### Task to carry out
Each line from the one holding "## Dictionaries" through the final line of the data below is to be given again exactly, and no other line is to appear.

### Data under study

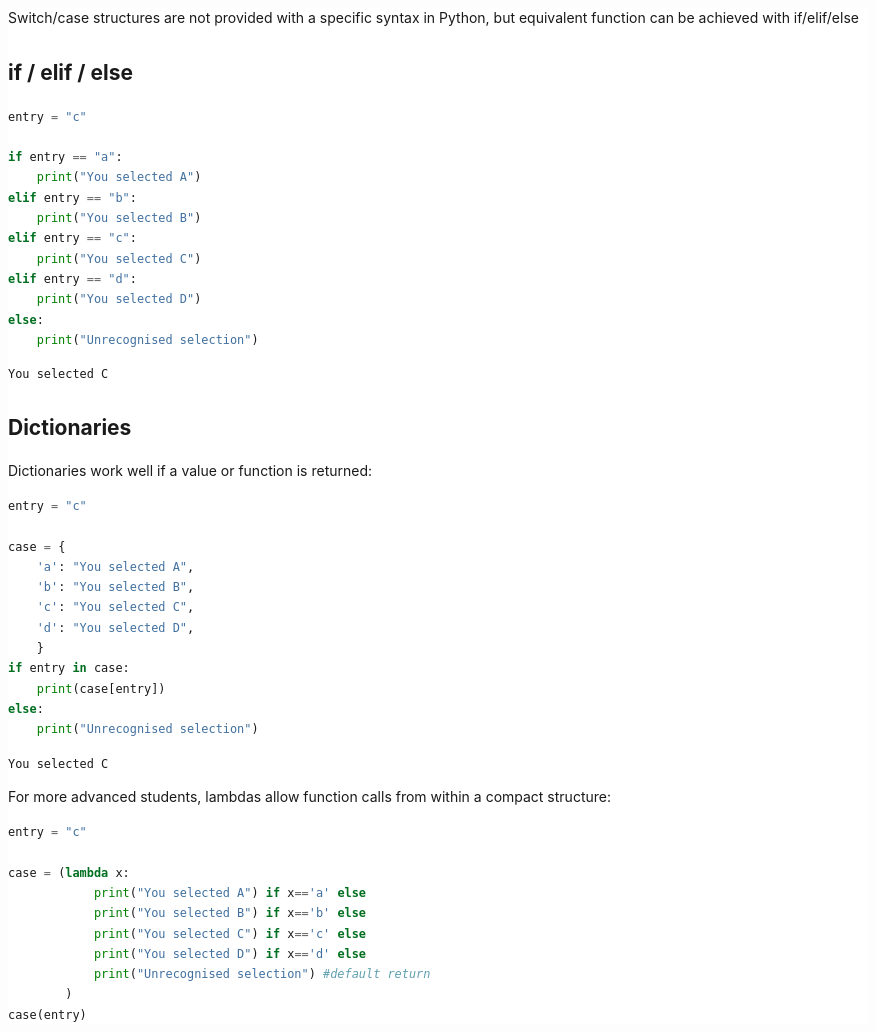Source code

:Switch/case structures are not provided with a specific syntax in Python, but equivalent function can be achieved with if/elif/else

## if / elif / else



```python
entry = "c"

if entry == "a":
    print("You selected A")
elif entry == "b":
    print("You selected B")
elif entry == "c":
    print("You selected C")
elif entry == "d":
    print("You selected D")
else:
    print("Unrecognised selection")

```

    You selected C


## Dictionaries

Dictionaries work well if a value or function is returned:


```python
entry = "c"

case = {
    'a': "You selected A",
    'b': "You selected B",
    'c': "You selected C",
    'd': "You selected D",
    }
if entry in case:
    print(case[entry])
else:
    print("Unrecognised selection")
```

    You selected C


For more advanced students, lambdas allow function calls from within a compact structure:


```python
entry = "c"

case = (lambda x:
            print("You selected A") if x=='a' else
            print("You selected B") if x=='b' else
            print("You selected C") if x=='c' else
            print("You selected D") if x=='d' else
            print("Unrecognised selection") #default return
        )
case(entry)
```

### The answer
## Dictionaries

Dictionaries work well if a value or function is returned:


```python
entry = "c"

case = {
    'a': "You selected A",
    'b': "You selected B",
    'c': "You selected C",
    'd': "You selected D",
    }
if entry in case:
    print(case[entry])
else:
    print("Unrecognised selection")
```

    You selected C


For more advanced students, lambdas allow function calls from within a compact structure:


```python
entry = "c"

case = (lambda x:
            print("You selected A") if x=='a' else
            print("You selected B") if x=='b' else
            print("You selected C") if x=='c' else
            print("You selected D") if x=='d' else
            print("Unrecognised selection") #default return
        )
case(entry)
```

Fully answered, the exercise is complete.